- Work order -
Please write out the lines of the data exactly, beginning with the first and ending with the line containing "<47,215,63,235> (left, top, right, bottom; pixels)"; leave the pictures behind.

[Records from a data collection]
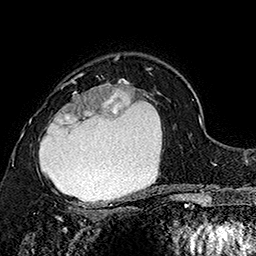
Breast MRI (dynamic contrast-enhanced), one axial slice; slice 110 of 160 in the series (ordered by position); cropped to one breast; dynamic contrast-enhanced series, time point 2 of 7 at this slice position (early post-contrast); 1.5 T; TE 2.8 ms, TR 5.4 ms; 256 × 256 image matrix, field of view 180 × 180 mm. Female patient.
Structures marked on this image (semi-automatic segmentation, software-assisted and operator-edited):
- enhancing-tissue mask used for the functional tumour volume (all voxels passing the contrast-enhancement thresholds inside the analysis volume; usually the tumour): box from (x=30, y=74) to (x=160, y=204) px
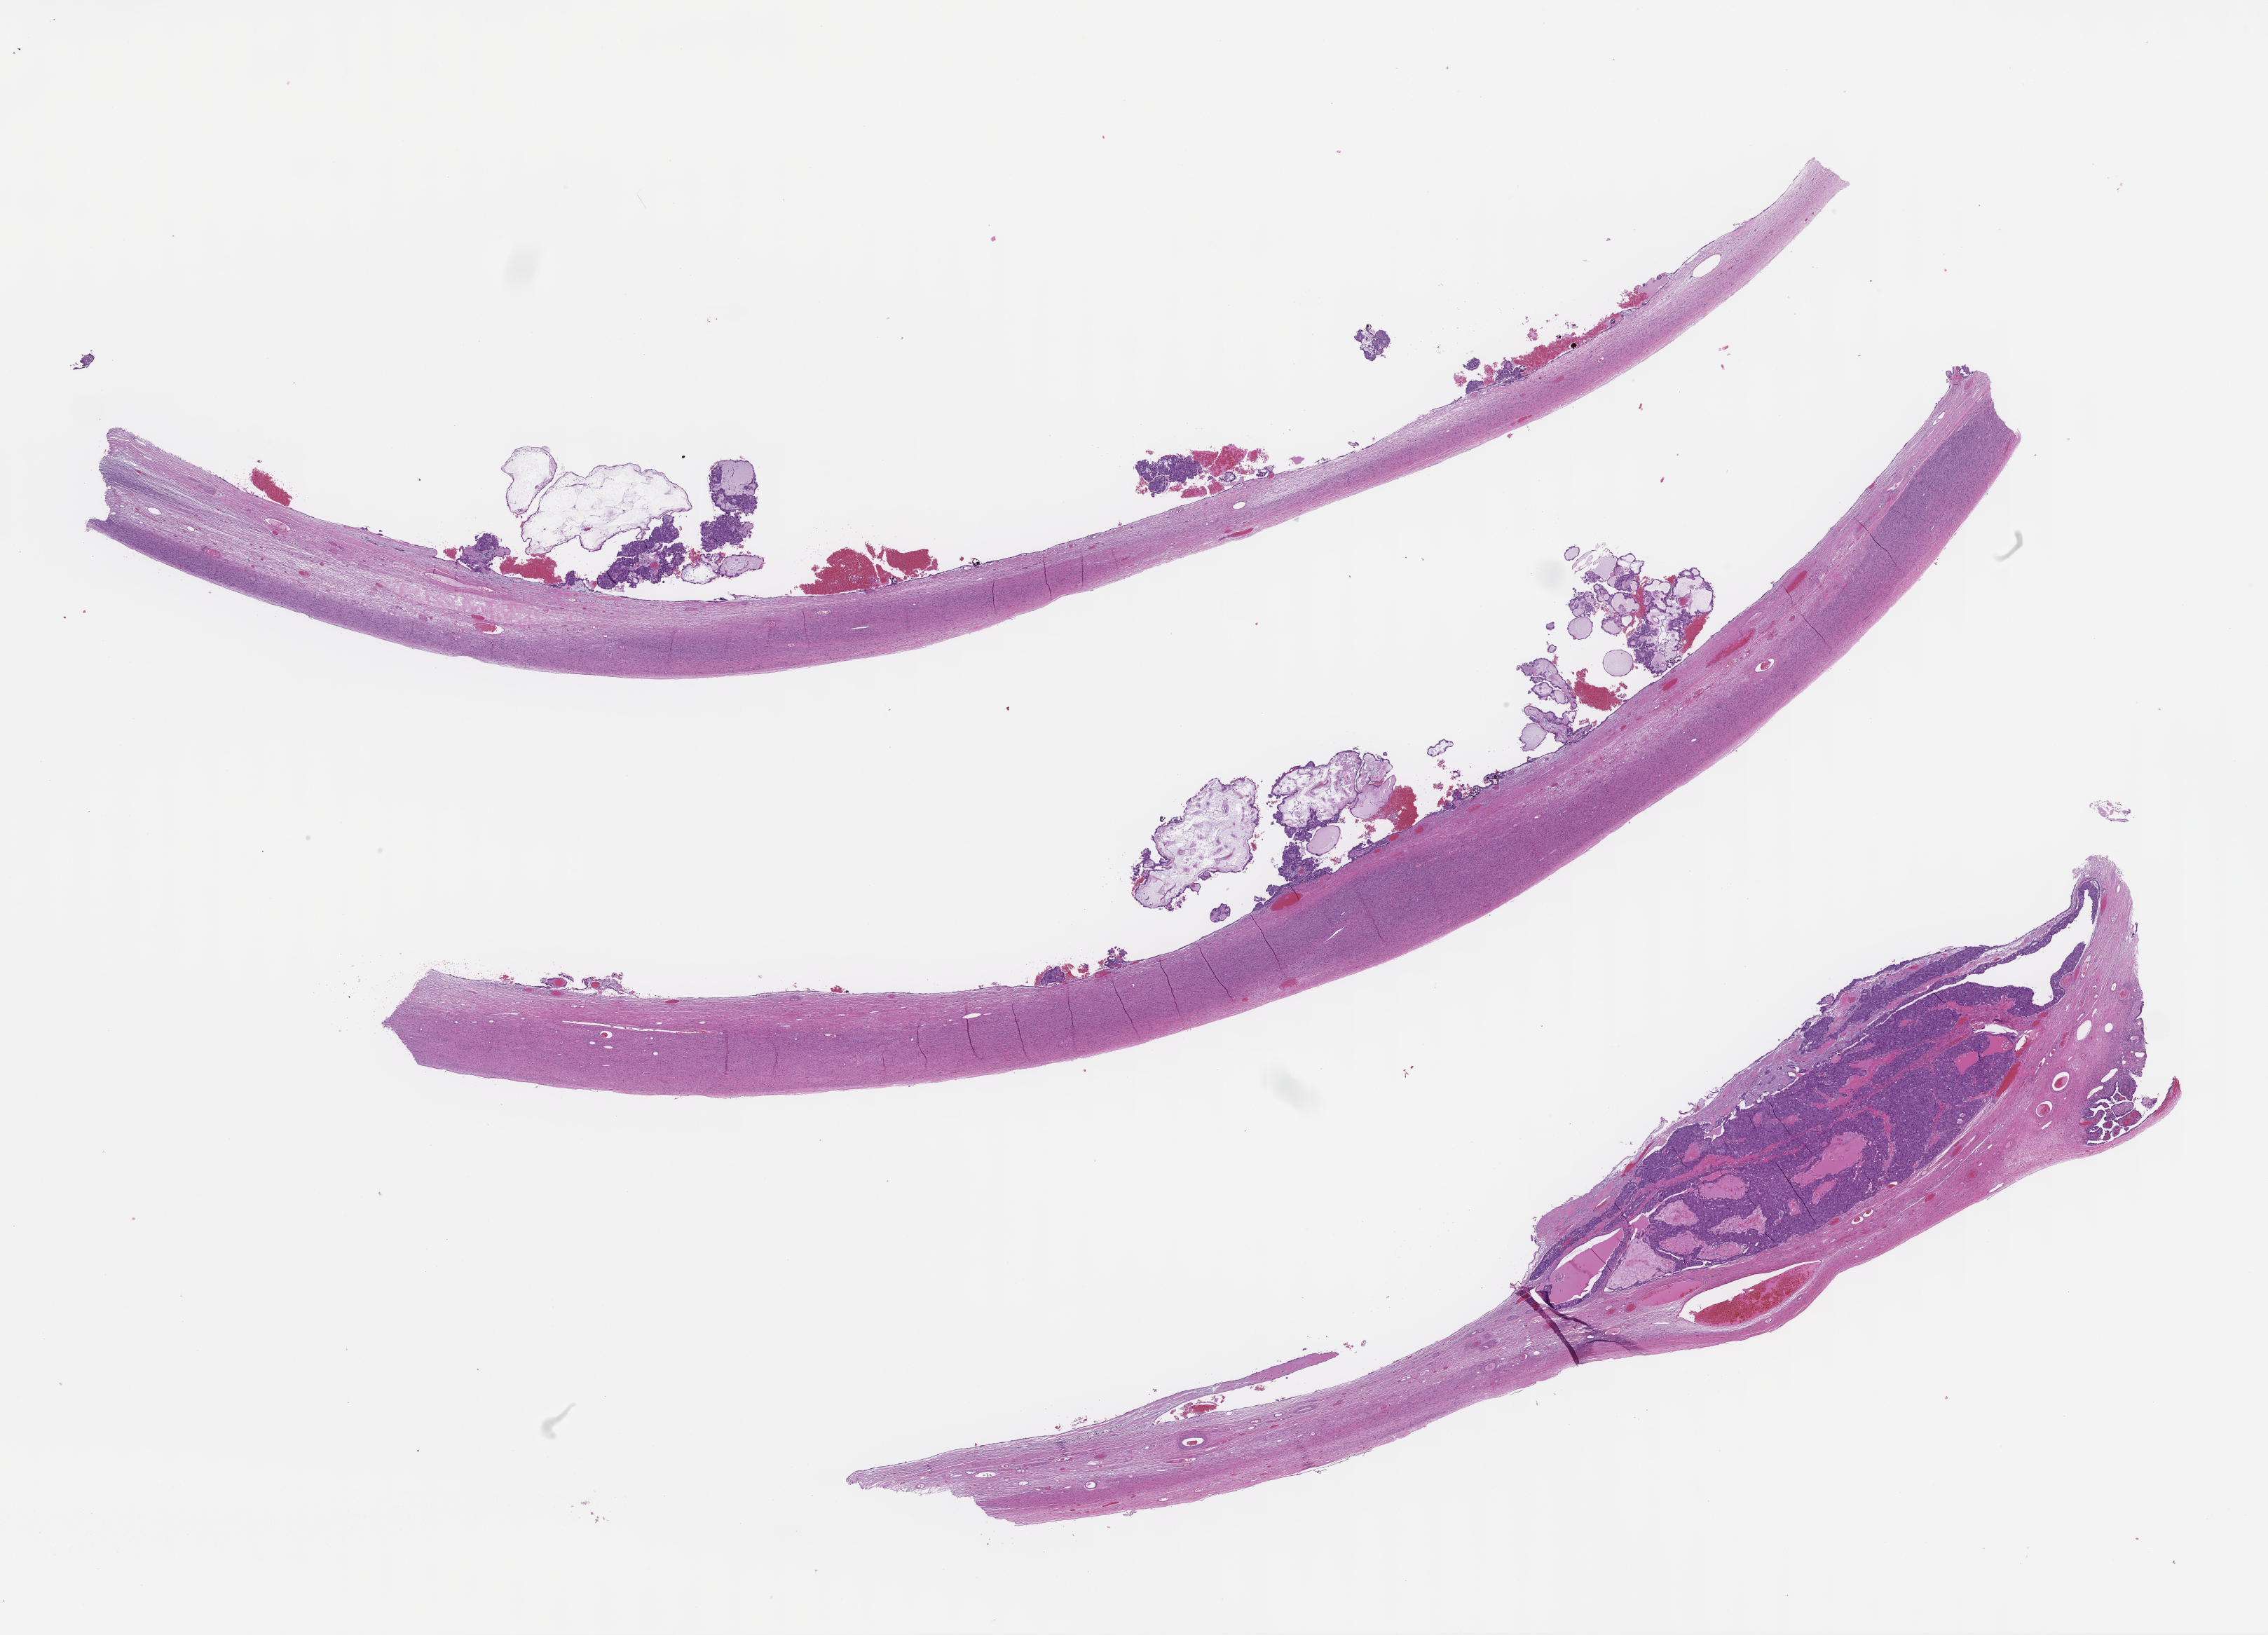
Hematoxylin and eosin (H&E) whole-slide image — low-resolution overview of the scanned area, about 26.1 x 18.8 mm. Formalin-fixed paraffin-embedded section. Site: ovary. Specimen time point: archival tissue. Female patient.
This section: primary tumor. Diagnosis: Ovarian Carcinoma.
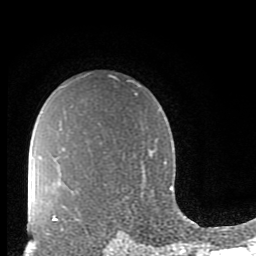
Breast MRI (dynamic contrast-enhanced), one axial slice. Cropped to one breast. Dynamic contrast-enhanced series, time point 2 of 10 at this slice position (early post-contrast). 1.5 T. TE 2.7 ms, TR 6.5 ms. 2 mm slice thickness. 256 × 256 image matrix, field of view 150 × 150 mm. Female patient.
Outlined on this slice (semi-automatically segmented with operator editing):
- enhancing-tissue mask used for the functional tumour volume (all voxels passing the contrast-enhancement thresholds inside the analysis volume; usually the tumour): bounding box <47,215,63,235> (left, top, right, bottom; pixels)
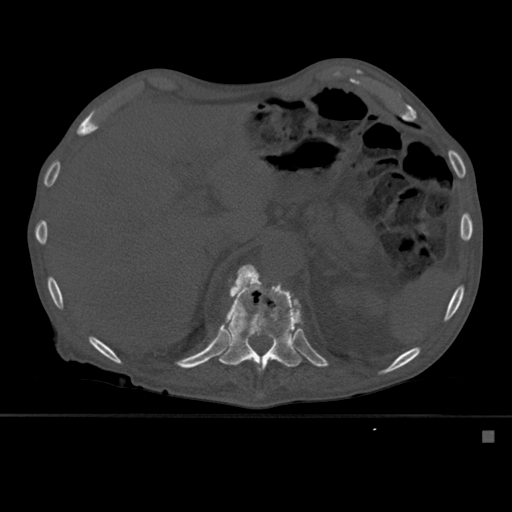
CT including the spine, one axial slice; slice 279 of 527 in the series (ordered by position); bone window (W 1800 / L 400 HU); 1.5 mm slice thickness; 512 × 512 image matrix, field of view 373 × 373 mm. Patient: male, 78 years. Case-level facts recorded for this patient, not image findings: primary cancer: prostate.
Outlined on this slice (semi-automatic segmentation, software-assisted and operator-edited):
- T11 vertebra: bounding box [x1, y1, x2, y2] px = [220, 264, 292, 367]
- T12 vertebra: [219, 266, 303, 396]
- T9 vertebra: [225, 344, 231, 360]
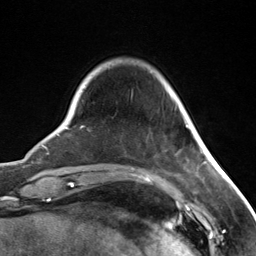
Breast MRI (dynamic contrast-enhanced), one axial slice; position 29 of 124 along the scan axis; cropped to one breast; dynamic contrast-enhanced series, time point 2 of 7 at this slice position (early post-contrast); 3 T; TE 1.8 ms, TR 4.7 ms; 1.3 mm slice thickness; 256 × 256 image matrix, field of view 150 × 150 mm. Female patient.
Outlined on this slice (semi-automatically segmented with operator editing):
- enhancing-tissue mask used for the functional tumour volume (all voxels passing the contrast-enhancement thresholds inside the analysis volume; usually the tumour): box from (x=186, y=125) to (x=188, y=127) px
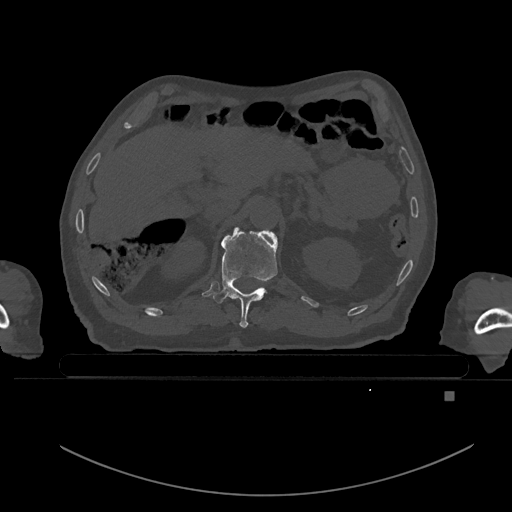
CT including the spine, one axial slice. Slice 19 of 969 in the series (ordered by position). Bone window (W 1800 / L 400 HU). 512 × 512 image matrix, field of view 456 × 456 mm. Male patient, age 82 years. Case-level facts recorded for this patient, not image findings: primary cancer: prostate; vertebrae with lytic lesions (as recorded): T11, T9, T8, T2.
Outlined on this slice (semi-automatic segmentation, software-assisted and operator-edited):
- T11 vertebra: box from (x=213, y=229) to (x=278, y=328) px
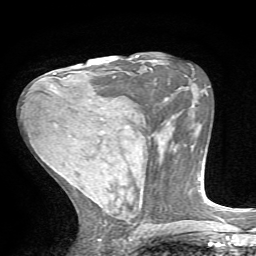
Breast MRI, one axial slice; position 34 of 72 along the scan axis; cropped to one breast; dynamic contrast-enhanced series, time point 2 of 7 at this slice position (early post-contrast); 1.5 T; TE 4.2 ms, TR 8.7 ms; 2.2 mm slice thickness; 256 × 256 image matrix, field of view 180 × 180 mm. Female patient.
Annotated regions visible in this slice (semi-automatically segmented with operator editing):
- enhancing-tissue mask used for the functional tumour volume (all voxels passing the contrast-enhancement thresholds inside the analysis volume; usually the tumour): bounding box [x1, y1, x2, y2] px = [54, 72, 66, 79]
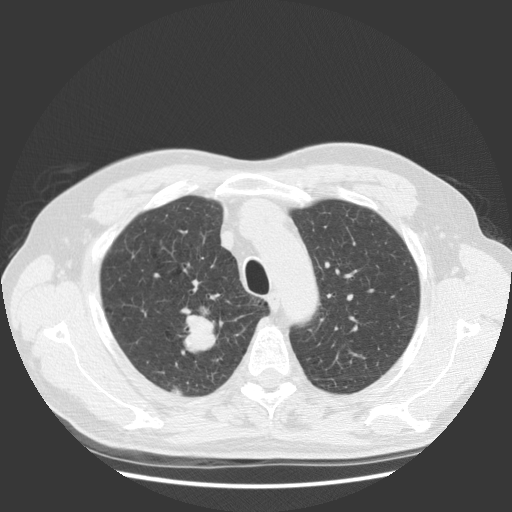
Chest CT (low-dose screening protocol), one axial image; baseline screening round; lung window (W 1500 / L -600 HU); 2.5 mm slice thickness; slice 99 of 131 in the series. Male participant, aged 63 years at enrolment.
- Expert reader's lesion annotation, bounding box [x1, y1, x2, y2] px = [158, 305, 230, 378].
- The screening reader recorded 2 non-calcified nodules or masses ≥4 mm on this exam; which of them this box marks is not recorded.
- Official screen result: positive, change unspecified: nodule(s) >= 4 mm or enlarging nodule(s), mass(es), or other non-specific abnormalities suspicious for lung cancer.
- Later outcome: lung cancer diagnosed 30 days after this screen — squamous cell carcinoma, NOS, right upper lobe, stage IIIB (AJCC 6th edition), 35 mm at pathology.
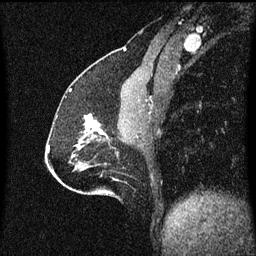
Breast MRI (dynamic contrast-enhanced), one sagittal slice. Position 26 of 60 along the scan axis. Dynamic contrast-enhanced series, image 2 of 3 at this slice position (ordered by acquisition). 1.5 T. TE 4.2 ms, TR 8.4 ms. 2 mm slice thickness. 256 × 256 image matrix, field of view 200 × 200 mm. Female patient, age 51 years.
Outlined on this slice (semi-automatically segmented with operator editing):
- analysis volume of interest (the breast-tissue region the enhancement analysis was run in; not a lesion): bounding box <80,114,109,139> (left, top, right, bottom; pixels)
- tumour enhancement mask (voxels above the 70 % enhancement threshold inside the analysis volume of interest): <84,114,103,135>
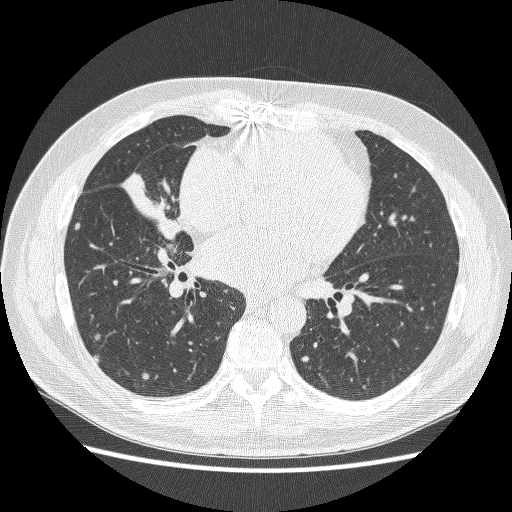
Low-dose screening chest CT, axial slice; first (baseline) screen; lung window (W 1500 / L -600 HU); 1.25 mm slice thickness; lung (sharp) reconstruction kernel (BONE); slice 125 of 251 in the series. Male, age 59 years at enrolment. Former smoker at enrolment.
• Expert-annotated lung lesion, bounding box (x1, y1, x2, y2) in pixels: (111, 162, 195, 248).
• No non-calcified nodule or mass ≥4 mm was recorded by the screening reader at this exam.
• Participant outcome: lung cancer diagnosed 24 days after this screen — adenocarcinoma, NOS, right middle lobe, poorly differentiated (G3), stage IV (AJCC 6th edition), 54 mm at pathology.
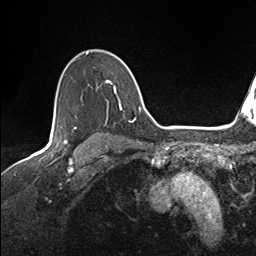
Breast MRI (dynamic contrast-enhanced), one axial slice. Position 109 of 143 along the scan axis. Cropped to one breast. Dynamic contrast-enhanced series, time point 2 of 7 at this slice position (early post-contrast). 1.5 T. TE 1.6 ms, TR 5 ms. 1.1 mm slice thickness. 256 × 256 image matrix, field of view 200 × 200 mm. Female patient.
Annotated regions visible in this slice (semi-automatic segmentation, software-assisted and operator-edited):
- enhancing-tissue mask used for the functional tumour volume (all voxels passing the contrast-enhancement thresholds inside the analysis volume; usually the tumour): bounding box <59,52,136,123> (left, top, right, bottom; pixels)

- Result for this task -
Breast MRI (dynamic contrast-enhanced), one axial slice; slice 110 of 160 in the series (ordered by position); cropped to one breast; dynamic contrast-enhanced series, time point 2 of 7 at this slice position (early post-contrast); 1.5 T; TE 2.8 ms, TR 5.4 ms; 256 × 256 image matrix, field of view 180 × 180 mm. Female patient.
Structures marked on this image (semi-automatic segmentation, software-assisted and operator-edited):
- enhancing-tissue mask used for the functional tumour volume (all voxels passing the contrast-enhancement thresholds inside the analysis volume; usually the tumour): box from (x=30, y=74) to (x=160, y=204) px
Hematoxylin and eosin (H&E) whole-slide image — low-resolution overview of the scanned area, about 26.1 x 18.8 mm. Formalin-fixed paraffin-embedded section. Site: ovary. Specimen time point: archival tissue. Female patient.
This section: primary tumor. Diagnosis: Ovarian Carcinoma.
Breast MRI (dynamic contrast-enhanced), one axial slice. Cropped to one breast. Dynamic contrast-enhanced series, time point 2 of 10 at this slice position (early post-contrast). 1.5 T. TE 2.7 ms, TR 6.5 ms. 2 mm slice thickness. 256 × 256 image matrix, field of view 150 × 150 mm. Female patient.
Outlined on this slice (semi-automatically segmented with operator editing):
- enhancing-tissue mask used for the functional tumour volume (all voxels passing the contrast-enhancement thresholds inside the analysis volume; usually the tumour): bounding box <47,215,63,235> (left, top, right, bottom; pixels)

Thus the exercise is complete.